Ethiopia, located at Northeastern of Africa, is the birthplace of Arabica coffee. From long ago, native Ethiopians already used coffee leaves and beans in their food and drinks. According to Ethiopian myths, coffee beans were God’s tears dripping on shamans’ corpses. To this today, the Oromo people still keep the tradition of planting a coffee plant on the grave of their shamans. Other than to use in rituals, coffee was a source of food for Ethiopian. They cooked it by grinding coffee into powder, mixing it with fat, milk or butter, then shaping it into dried balls to give to soldiers on their march. In famous Ethiopian legends, throughout the ancient history, Ethiopia was the only country who knew how to take advantage of coffee. Many scholars suspect that one of the valuable gifts that Queen Sheba of Ethiopia and Yemen gave to King Solomon (970-931 BC) at Jerusalem was coffee beans to make a drink that, even then, was considered would awaken their mind.

Ethiopia isn’t just a birthplace of coffee; it also is a place where coffee is considered a symbol of power, a drink of God. Drinking coffee is a spiritual ritual.

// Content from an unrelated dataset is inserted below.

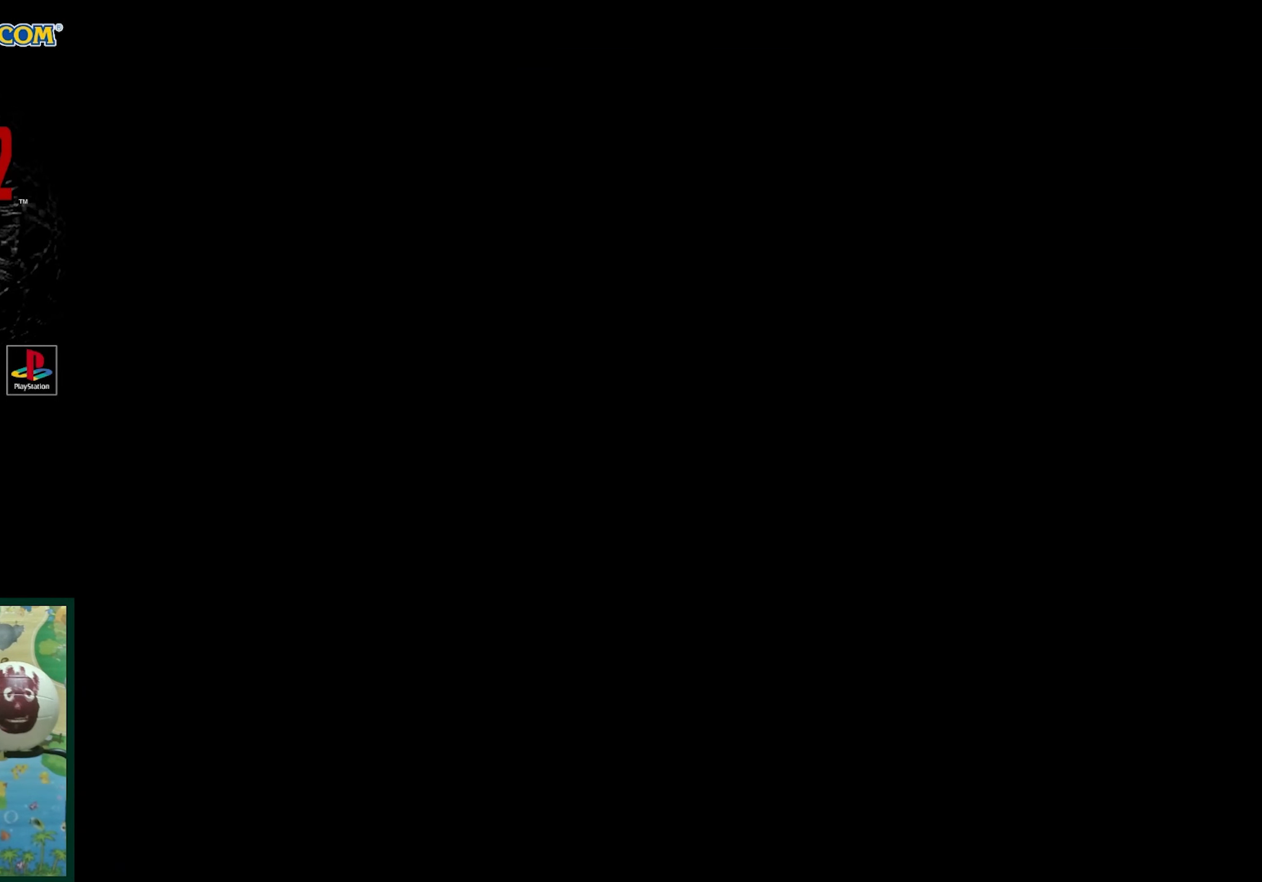
{"buttons": ["SQUARE", "DPAD_UP", "DPAD_RIGHT"], "events": [[133, "DPAD_UP", "down"], [133, "SQUARE", "down"], [350, "DPAD_RIGHT", "down"]]}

One of the earliest groups of coffee lovers was the Muslims. Ottoman coffee culture was the culture of this religion. They thought of coffee as a drink of God that brought wakefulness and creativity, one that strengthened their faith as they had to stay up late to pray. In the 15th century, special places where people could drink coffee were appeared at the Great Mosque of Mecca. It was said that when coffee was introduced to Europe, the Vatican denounced it as a drink of Satan, of the Muslims and of those who were opposed to the Catholic Church. And so it was forbidden. When Pope Clement VIII was elected, he blessed the bean, said, “Why, this Satan’s drink is so delicious it would be a pity to let the infidels have exclusive use of it. We shall fool Satan by baptizing it and making it a truly Christian beverage.”

Coffee became popular in 1575 when the first coffeehouse was opened in Istanbul. Coffee was provided like “milk for chess players and thinkers.” In the mid-17th century, coffee had spread to the palace of Ottoman Empire with over 40 officials responsible for making coffee for the king and his trusted courtiers.

At its peak, the Ottoman Empire included the areas of Turkey, Egypt, Greece, Bulgaria, Romania, Macedonia, Hungary, Israel, Jordan, Lebanon, Syria, and parts of the Arabian Peninsula and North Africa. Despite many differences in language, culture, religion, Ottoman Empire lasted for 623 years from 1299 to 1922 AC.

Ever since Ottoman Empire Era, coffee has been one of the most distinctive elements of Turkish way of life. It has a deep influence on customs and traditions of Turkey and plays an important role on social and political occasions in centuries. Although many of its rituals are no longer in practice in daily life, coffee is still an indispensable part of Turkish culture.